Task>
Copy the entire listing, down to the final line, exactly.

Data for processing>
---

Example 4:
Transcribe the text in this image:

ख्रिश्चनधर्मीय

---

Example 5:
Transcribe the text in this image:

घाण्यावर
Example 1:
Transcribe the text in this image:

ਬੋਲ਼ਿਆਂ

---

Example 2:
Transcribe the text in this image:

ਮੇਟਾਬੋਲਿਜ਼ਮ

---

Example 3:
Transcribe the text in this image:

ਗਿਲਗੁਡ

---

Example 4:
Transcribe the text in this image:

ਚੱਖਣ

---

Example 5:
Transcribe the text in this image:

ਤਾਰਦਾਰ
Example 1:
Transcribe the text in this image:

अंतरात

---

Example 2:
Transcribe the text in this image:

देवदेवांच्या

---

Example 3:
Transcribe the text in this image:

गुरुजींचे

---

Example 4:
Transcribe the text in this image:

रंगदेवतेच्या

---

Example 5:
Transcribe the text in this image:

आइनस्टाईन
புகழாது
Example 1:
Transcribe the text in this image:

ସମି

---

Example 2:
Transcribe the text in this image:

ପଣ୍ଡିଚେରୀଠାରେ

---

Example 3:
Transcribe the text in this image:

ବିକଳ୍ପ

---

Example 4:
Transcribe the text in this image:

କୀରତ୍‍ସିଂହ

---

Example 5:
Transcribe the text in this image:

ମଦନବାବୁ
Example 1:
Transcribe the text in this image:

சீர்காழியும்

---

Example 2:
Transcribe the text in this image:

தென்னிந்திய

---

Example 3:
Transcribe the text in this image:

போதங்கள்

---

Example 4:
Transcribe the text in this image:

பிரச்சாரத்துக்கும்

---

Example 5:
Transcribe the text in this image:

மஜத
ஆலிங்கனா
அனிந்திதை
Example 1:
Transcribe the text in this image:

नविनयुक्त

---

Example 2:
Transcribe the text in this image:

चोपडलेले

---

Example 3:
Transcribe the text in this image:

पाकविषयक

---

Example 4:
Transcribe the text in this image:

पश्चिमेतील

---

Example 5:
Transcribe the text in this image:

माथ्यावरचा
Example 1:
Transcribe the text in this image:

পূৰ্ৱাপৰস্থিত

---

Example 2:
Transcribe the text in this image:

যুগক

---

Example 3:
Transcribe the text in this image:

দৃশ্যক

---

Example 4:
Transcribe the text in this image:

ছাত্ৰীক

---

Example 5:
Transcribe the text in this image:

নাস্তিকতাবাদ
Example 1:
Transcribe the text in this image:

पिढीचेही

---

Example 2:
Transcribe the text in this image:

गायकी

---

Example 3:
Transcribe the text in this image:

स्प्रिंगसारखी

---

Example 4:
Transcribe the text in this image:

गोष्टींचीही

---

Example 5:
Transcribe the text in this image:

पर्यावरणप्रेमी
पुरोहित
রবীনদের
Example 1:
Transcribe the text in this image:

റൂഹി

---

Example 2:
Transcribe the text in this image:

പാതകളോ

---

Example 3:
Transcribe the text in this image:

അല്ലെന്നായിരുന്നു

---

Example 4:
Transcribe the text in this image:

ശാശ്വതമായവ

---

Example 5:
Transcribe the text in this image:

Result of the exercise>
---

Example 4:
Transcribe the text in this image:

ख्रिश्चनधर्मीय

---

Example 5:
Transcribe the text in this image:

घाण्यावर
Example 1:
Transcribe the text in this image:

ਬੋਲ਼ਿਆਂ

---

Example 2:
Transcribe the text in this image:

ਮੇਟਾਬੋਲਿਜ਼ਮ

---

Example 3:
Transcribe the text in this image:

ਗਿਲਗੁਡ

---

Example 4:
Transcribe the text in this image:

ਚੱਖਣ

---

Example 5:
Transcribe the text in this image:

ਤਾਰਦਾਰ
Example 1:
Transcribe the text in this image:

अंतरात

---

Example 2:
Transcribe the text in this image:

देवदेवांच्या

---

Example 3:
Transcribe the text in this image:

गुरुजींचे

---

Example 4:
Transcribe the text in this image:

रंगदेवतेच्या

---

Example 5:
Transcribe the text in this image:

आइनस्टाईन
புகழாது
Example 1:
Transcribe the text in this image:

ସମି

---

Example 2:
Transcribe the text in this image:

ପଣ୍ଡିଚେରୀଠାରେ

---

Example 3:
Transcribe the text in this image:

ବିକଳ୍ପ

---

Example 4:
Transcribe the text in this image:

କୀରତ୍‍ସିଂହ

---

Example 5:
Transcribe the text in this image:

ମଦନବାବୁ
Example 1:
Transcribe the text in this image:

சீர்காழியும்

---

Example 2:
Transcribe the text in this image:

தென்னிந்திய

---

Example 3:
Transcribe the text in this image:

போதங்கள்

---

Example 4:
Transcribe the text in this image:

பிரச்சாரத்துக்கும்

---

Example 5:
Transcribe the text in this image:

மஜத
ஆலிங்கனா
அனிந்திதை
Example 1:
Transcribe the text in this image:

नविनयुक्त

---

Example 2:
Transcribe the text in this image:

चोपडलेले

---

Example 3:
Transcribe the text in this image:

पाकविषयक

---

Example 4:
Transcribe the text in this image:

पश्चिमेतील

---

Example 5:
Transcribe the text in this image:

माथ्यावरचा
Example 1:
Transcribe the text in this image:

পূৰ্ৱাপৰস্থিত

---

Example 2:
Transcribe the text in this image:

যুগক

---

Example 3:
Transcribe the text in this image:

দৃশ্যক

---

Example 4:
Transcribe the text in this image:

ছাত্ৰীক

---

Example 5:
Transcribe the text in this image:

নাস্তিকতাবাদ
Example 1:
Transcribe the text in this image:

पिढीचेही

---

Example 2:
Transcribe the text in this image:

गायकी

---

Example 3:
Transcribe the text in this image:

स्प्रिंगसारखी

---

Example 4:
Transcribe the text in this image:

गोष्टींचीही

---

Example 5:
Transcribe the text in this image:

पर्यावरणप्रेमी
पुरोहित
রবীনদের
Example 1:
Transcribe the text in this image:

റൂഹി

---

Example 2:
Transcribe the text in this image:

പാതകളോ

---

Example 3:
Transcribe the text in this image:

അല്ലെന്നായിരുന്നു

---

Example 4:
Transcribe the text in this image:

ശാശ്വതമായവ

---

Example 5:
Transcribe the text in this image:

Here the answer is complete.